• _Problem to solve_
Retype exactly the lines below, beginning with the first and ending with the line where "31 See para" appears.
Start of Available data
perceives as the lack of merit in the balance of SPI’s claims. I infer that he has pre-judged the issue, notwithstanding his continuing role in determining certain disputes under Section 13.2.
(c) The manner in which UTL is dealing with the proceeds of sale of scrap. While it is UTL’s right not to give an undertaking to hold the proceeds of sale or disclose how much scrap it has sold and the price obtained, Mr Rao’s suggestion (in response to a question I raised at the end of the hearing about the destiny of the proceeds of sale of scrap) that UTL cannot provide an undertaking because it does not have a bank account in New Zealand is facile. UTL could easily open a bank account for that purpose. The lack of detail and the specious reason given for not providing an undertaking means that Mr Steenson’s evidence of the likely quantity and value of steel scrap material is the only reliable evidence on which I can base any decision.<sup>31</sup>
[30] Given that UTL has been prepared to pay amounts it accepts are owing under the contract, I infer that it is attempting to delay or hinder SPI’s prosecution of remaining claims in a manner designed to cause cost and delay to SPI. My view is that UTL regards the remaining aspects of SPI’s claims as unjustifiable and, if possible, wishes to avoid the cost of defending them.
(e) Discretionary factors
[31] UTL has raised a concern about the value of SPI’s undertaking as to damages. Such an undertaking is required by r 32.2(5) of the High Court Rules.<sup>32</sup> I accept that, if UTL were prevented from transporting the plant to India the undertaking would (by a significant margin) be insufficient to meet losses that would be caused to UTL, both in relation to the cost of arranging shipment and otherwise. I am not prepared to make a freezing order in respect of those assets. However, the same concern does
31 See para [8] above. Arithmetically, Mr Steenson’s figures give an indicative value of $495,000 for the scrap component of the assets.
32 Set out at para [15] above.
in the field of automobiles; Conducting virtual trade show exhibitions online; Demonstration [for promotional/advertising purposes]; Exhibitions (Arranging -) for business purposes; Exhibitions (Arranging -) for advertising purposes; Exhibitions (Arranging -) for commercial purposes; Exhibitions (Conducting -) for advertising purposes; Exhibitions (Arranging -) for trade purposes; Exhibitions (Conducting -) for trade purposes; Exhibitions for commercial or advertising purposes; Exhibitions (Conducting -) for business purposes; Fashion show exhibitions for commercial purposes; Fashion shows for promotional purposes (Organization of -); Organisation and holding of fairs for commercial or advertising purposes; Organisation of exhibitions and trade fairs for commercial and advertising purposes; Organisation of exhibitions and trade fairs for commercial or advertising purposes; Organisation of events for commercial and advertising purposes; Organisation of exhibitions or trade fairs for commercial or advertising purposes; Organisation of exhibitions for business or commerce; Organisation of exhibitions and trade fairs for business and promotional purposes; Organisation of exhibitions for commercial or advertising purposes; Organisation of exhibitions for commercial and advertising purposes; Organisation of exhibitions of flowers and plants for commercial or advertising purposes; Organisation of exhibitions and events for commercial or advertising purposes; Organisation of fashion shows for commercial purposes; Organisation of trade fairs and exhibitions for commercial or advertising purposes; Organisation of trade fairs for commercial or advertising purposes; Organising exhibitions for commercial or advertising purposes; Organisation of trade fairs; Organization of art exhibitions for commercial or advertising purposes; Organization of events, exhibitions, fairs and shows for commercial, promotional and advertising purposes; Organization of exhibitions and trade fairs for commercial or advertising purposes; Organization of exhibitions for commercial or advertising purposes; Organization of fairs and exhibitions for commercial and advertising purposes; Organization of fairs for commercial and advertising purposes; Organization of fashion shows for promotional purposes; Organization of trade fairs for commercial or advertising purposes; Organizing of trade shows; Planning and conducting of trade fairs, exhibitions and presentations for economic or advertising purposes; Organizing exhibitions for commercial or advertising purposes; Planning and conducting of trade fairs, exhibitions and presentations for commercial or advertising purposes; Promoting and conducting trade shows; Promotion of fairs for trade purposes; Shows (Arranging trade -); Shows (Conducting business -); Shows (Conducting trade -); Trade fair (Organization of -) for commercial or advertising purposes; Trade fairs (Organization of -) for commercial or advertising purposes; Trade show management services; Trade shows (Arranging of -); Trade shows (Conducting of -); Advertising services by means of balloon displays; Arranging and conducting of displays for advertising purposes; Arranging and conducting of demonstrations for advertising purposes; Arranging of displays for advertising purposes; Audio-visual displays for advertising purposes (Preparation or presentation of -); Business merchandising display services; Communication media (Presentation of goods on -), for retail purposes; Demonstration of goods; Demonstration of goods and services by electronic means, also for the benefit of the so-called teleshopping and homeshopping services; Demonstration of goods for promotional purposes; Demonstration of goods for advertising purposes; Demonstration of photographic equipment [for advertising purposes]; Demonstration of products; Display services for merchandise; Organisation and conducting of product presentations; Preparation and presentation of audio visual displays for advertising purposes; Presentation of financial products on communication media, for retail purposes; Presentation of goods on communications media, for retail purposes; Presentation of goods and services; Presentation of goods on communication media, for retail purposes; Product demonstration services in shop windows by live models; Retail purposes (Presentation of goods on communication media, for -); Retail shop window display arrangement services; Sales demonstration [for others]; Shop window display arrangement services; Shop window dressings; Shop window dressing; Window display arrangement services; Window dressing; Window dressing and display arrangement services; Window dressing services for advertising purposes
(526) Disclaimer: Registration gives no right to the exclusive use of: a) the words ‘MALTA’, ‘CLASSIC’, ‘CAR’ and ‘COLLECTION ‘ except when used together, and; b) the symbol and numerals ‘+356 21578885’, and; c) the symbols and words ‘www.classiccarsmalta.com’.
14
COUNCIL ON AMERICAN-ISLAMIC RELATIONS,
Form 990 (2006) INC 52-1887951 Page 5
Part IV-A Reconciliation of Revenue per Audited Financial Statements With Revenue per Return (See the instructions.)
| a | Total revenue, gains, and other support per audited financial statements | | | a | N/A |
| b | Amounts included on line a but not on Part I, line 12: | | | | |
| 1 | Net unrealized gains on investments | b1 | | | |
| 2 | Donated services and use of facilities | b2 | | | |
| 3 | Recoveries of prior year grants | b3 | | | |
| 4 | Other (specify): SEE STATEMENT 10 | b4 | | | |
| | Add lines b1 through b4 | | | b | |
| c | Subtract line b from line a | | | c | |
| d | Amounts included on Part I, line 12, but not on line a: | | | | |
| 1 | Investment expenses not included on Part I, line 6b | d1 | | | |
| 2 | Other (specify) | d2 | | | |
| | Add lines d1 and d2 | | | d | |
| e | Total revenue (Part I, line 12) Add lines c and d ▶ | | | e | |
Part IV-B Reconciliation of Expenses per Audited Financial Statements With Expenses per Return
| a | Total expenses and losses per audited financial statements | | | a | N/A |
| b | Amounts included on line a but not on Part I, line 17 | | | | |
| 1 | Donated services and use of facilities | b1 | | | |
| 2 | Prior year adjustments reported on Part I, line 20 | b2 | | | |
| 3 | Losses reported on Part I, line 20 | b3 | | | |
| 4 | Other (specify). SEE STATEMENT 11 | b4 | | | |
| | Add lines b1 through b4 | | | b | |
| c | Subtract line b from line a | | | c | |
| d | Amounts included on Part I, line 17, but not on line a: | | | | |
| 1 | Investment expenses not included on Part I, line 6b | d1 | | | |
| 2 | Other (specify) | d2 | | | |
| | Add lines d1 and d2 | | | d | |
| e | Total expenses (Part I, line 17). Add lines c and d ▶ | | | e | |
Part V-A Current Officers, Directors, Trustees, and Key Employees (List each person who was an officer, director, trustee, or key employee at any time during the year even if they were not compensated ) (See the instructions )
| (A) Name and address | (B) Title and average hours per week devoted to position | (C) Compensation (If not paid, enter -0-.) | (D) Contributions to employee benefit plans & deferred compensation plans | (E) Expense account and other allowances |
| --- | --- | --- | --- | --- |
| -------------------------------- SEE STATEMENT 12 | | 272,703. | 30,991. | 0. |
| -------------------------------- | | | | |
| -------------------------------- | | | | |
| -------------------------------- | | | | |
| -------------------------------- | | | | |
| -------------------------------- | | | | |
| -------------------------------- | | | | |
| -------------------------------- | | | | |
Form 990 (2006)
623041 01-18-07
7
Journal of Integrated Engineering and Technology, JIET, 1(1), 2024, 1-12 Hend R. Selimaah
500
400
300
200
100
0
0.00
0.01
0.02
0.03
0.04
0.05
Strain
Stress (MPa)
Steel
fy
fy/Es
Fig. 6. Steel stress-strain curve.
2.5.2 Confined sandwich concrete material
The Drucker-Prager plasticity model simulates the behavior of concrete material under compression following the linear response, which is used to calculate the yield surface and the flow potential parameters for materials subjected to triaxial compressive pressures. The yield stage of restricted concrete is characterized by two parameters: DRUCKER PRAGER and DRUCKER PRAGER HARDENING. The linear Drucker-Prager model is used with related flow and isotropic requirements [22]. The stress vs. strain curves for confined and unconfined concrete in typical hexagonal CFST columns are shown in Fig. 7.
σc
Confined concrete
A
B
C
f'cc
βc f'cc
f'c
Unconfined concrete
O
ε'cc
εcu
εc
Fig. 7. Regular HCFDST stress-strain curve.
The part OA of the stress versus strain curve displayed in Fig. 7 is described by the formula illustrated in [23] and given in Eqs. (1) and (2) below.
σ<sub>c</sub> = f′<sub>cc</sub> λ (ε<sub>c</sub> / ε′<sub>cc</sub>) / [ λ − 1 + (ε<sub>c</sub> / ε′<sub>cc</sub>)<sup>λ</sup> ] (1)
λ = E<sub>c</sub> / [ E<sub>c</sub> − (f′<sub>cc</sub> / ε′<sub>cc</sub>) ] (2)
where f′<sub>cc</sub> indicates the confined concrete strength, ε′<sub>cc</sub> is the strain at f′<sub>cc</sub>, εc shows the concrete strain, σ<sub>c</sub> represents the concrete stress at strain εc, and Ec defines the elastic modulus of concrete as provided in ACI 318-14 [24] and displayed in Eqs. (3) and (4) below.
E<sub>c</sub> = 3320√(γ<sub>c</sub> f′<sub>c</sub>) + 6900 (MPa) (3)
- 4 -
End of Available data
• _Answer for the task_
perceives as the lack of merit in the balance of SPI’s claims. I infer that he has pre-judged the issue, notwithstanding his continuing role in determining certain disputes under Section 13.2.
(c) The manner in which UTL is dealing with the proceeds of sale of scrap. While it is UTL’s right not to give an undertaking to hold the proceeds of sale or disclose how much scrap it has sold and the price obtained, Mr Rao’s suggestion (in response to a question I raised at the end of the hearing about the destiny of the proceeds of sale of scrap) that UTL cannot provide an undertaking because it does not have a bank account in New Zealand is facile. UTL could easily open a bank account for that purpose. The lack of detail and the specious reason given for not providing an undertaking means that Mr Steenson’s evidence of the likely quantity and value of steel scrap material is the only reliable evidence on which I can base any decision.<sup>31</sup>
[30] Given that UTL has been prepared to pay amounts it accepts are owing under the contract, I infer that it is attempting to delay or hinder SPI’s prosecution of remaining claims in a manner designed to cause cost and delay to SPI. My view is that UTL regards the remaining aspects of SPI’s claims as unjustifiable and, if possible, wishes to avoid the cost of defending them.
(e) Discretionary factors
[31] UTL has raised a concern about the value of SPI’s undertaking as to damages. Such an undertaking is required by r 32.2(5) of the High Court Rules.<sup>32</sup> I accept that, if UTL were prevented from transporting the plant to India the undertaking would (by a significant margin) be insufficient to meet losses that would be caused to UTL, both in relation to the cost of arranging shipment and otherwise. I am not prepared to make a freezing order in respect of those assets. However, the same concern does
31 See para [8] above. Arithmetically, Mr Steenson’s figures give an indicative value of $495,000 for the scrap component of the assets.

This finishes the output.